Each video/video-chunk should have a corresponding directory, usually located in the videos folder, which should have the following files/subdirectories:

  • input: [Directory] Contains each video frame as an image (named 00001.jpg, 00002.jpg etc.)

  • posmap: [Directory] [Optional, not used after data extraction] Contains position map detected by PRNet for each video frame (named 00001.exr, 00002.exr etc.)

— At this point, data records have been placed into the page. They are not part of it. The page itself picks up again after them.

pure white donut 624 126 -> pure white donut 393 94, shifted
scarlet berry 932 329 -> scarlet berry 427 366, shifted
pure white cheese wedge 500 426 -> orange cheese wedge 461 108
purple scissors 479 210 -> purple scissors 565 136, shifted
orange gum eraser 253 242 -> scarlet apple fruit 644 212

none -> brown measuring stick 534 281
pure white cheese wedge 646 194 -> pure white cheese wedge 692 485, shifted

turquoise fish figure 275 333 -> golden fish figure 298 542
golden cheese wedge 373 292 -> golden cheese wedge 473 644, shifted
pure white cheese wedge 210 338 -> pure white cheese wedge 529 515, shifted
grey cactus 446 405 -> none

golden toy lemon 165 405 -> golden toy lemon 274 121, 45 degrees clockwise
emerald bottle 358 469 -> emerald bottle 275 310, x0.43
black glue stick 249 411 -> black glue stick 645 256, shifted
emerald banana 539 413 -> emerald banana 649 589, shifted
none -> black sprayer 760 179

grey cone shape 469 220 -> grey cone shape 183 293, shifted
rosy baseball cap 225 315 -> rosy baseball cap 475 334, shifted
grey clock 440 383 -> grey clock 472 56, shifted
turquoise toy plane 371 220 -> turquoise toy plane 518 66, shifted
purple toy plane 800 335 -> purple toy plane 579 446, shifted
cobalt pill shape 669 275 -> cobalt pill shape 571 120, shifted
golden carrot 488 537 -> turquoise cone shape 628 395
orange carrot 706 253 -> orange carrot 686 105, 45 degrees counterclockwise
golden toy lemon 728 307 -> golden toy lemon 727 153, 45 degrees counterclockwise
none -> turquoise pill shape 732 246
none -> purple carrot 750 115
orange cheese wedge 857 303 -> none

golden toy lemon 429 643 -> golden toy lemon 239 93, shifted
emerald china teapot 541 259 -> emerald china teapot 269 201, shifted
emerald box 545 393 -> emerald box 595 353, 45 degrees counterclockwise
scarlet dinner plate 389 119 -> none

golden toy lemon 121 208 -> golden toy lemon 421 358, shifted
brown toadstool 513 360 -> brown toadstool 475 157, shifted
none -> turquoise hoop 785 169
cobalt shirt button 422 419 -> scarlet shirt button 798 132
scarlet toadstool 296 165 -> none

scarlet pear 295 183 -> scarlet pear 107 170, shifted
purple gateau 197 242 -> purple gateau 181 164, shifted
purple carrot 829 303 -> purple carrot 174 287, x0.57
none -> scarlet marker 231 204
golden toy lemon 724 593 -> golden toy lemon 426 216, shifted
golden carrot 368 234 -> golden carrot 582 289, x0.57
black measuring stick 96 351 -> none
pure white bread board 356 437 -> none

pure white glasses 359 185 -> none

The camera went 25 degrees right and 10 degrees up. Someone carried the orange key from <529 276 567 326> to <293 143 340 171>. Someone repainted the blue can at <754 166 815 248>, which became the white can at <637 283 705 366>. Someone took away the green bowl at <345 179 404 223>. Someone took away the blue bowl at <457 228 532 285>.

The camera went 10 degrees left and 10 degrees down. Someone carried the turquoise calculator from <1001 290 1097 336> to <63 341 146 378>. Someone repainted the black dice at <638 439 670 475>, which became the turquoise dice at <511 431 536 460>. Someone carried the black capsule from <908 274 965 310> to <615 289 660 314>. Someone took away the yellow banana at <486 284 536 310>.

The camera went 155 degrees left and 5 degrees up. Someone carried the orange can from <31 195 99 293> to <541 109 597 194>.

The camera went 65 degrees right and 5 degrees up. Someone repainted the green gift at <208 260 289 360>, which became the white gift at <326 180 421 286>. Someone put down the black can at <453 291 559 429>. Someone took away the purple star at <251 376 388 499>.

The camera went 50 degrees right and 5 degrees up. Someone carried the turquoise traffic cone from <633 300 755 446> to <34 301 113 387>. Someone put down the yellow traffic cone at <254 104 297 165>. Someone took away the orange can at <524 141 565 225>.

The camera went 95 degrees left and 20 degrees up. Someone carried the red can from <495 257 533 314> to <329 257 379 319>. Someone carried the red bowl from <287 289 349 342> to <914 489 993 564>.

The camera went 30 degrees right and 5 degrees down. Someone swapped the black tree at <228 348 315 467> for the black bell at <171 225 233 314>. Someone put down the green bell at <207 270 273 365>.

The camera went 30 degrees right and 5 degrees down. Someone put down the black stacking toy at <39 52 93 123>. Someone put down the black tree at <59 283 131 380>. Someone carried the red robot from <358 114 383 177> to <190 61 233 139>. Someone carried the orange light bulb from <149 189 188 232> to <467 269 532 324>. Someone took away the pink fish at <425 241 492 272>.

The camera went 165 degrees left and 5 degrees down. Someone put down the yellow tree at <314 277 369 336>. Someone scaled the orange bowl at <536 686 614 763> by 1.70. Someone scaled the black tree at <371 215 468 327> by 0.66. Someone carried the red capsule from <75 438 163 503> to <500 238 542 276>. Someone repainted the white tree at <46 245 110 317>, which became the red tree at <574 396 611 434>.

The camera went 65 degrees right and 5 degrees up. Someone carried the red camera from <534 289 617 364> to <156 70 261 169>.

  • canonical: [Directory] Contains data for the canonical position-map and texture. Has the following files:

    • frontalized.exr: The canonical position map
    • texture.webp: The canonical texture
    • keypoints.npy: A 68x3 array of keypoint positions corresponding to frontalized.exr
    • normals.exr: A 256x256x3 array whose [v, u] index stores the area-vector of the quadrilateral formed by all vertices adjacent to the vertex with uv-space coordinates (u, v)
    • selected.txt: [Optional, not used for anything] A list of all the frames that were used to create this canonical face.
  • output: [Directory] Contains a directory for each face-containing video frame (named 00001, 00002 etc.) containing information of the face. Each such directory has the following files within it:

    • frontalized.exr: The frontalized position map of the face
    • texture.webp: The texture of the face
    • keypoints.npy: A 68x3 array of frontalized keypoint positions corresponding to frontalized.exr
    • params.npy: A vector (usually 20-dimensional) containing PCA parameters for mouth shape and inner-mouth colors
    • lighting.npy: A 4-dimensional vector representing the lighting in the frame
    • texWithoutL.exr: The texture with the lighting separated
    • transform.txt: A 4x3 matrix which, when when multiplied with a homogenized frontalized position, gives the actual non-frontalized position. (i.e. The affine transform required to take the positions in frontalized.exr to the actual positions in the video)
  • pca.npz: Contains the matrices and coefficients required to go from actual frontalized positions and colors of inner mouth to the PCA parameters, and vice-versa.

  • albedo.npy: Contains the matrix required to go from actual texture to the lighting parameters, and vice-versa.

  • video.mp4: [Optional, not used for anything] The actual video.

Instructions for Extracting data

For instructions on how to run a particular python script within this repo, use python <script> -h

  1. Create base directory and the input directory and video.mp4 within it
  2. Extract images using ffmpeg -i <path/to/base>/video.mp4 -q:v 2 <path/to/base>/input/%05d.jpg
  3. Run pipeline/demo.py to get posmap folder
  4. Run pipeline/make_canonical.py to get the canonical face
  5. Run pipeline/get_output.py to get the output folder
  6. Run TMFR to get better results for the keypoints
  7. Run pipeline/convert_tmfr_output.py to get a new_output folder using TMFR results. Replace the output folder with this folder
  8. Run pipeline/get_pca_params.py to get pca.npz in the base directory, and params.npy files in each directory in output
  9. Run pipeline/save_light_albedo.py to get albedo.npy in base, and lighting.npy and texWithoutL.exr in each directory in output

Alternatively, just use the extract-data repository (which contains this one and TMFR as submodules).